> [MATERIAL SHOWN]:
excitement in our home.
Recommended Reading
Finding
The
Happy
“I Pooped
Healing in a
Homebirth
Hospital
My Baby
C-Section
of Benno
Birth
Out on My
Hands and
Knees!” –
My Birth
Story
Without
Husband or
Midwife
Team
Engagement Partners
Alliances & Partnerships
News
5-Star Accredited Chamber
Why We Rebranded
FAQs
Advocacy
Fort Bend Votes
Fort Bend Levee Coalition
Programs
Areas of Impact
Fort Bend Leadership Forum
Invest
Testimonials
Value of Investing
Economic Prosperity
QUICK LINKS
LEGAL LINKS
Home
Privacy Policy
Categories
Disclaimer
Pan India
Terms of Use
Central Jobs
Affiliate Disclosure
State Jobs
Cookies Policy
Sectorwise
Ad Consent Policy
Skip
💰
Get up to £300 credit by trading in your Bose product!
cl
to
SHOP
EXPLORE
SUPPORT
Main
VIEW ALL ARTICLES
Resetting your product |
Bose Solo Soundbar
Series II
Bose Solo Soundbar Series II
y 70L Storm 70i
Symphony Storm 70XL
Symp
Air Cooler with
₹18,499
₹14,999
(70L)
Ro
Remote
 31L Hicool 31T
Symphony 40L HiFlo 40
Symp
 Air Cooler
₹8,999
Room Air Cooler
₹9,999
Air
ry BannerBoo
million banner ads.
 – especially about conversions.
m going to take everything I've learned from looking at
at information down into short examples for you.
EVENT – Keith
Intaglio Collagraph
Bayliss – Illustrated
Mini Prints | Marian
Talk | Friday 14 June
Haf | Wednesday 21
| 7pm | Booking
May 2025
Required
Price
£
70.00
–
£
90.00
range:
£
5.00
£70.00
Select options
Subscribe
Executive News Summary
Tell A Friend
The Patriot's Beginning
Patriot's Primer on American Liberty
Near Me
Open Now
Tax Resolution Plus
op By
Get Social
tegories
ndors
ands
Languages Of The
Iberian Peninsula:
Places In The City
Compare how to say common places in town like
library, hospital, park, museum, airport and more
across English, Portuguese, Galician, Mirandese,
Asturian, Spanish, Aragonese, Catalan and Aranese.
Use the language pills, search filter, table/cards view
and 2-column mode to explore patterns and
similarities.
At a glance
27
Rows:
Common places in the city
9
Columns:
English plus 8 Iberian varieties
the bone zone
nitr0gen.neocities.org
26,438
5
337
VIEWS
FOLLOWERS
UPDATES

> [DESCRIPTION OF THE TASK]: Locate each line in the listing above that contains the word "Solo", and copy those lines.

> [RESULT FOR THIS EXERCISE]:
Bose Solo Soundbar
Bose Solo Soundbar Series II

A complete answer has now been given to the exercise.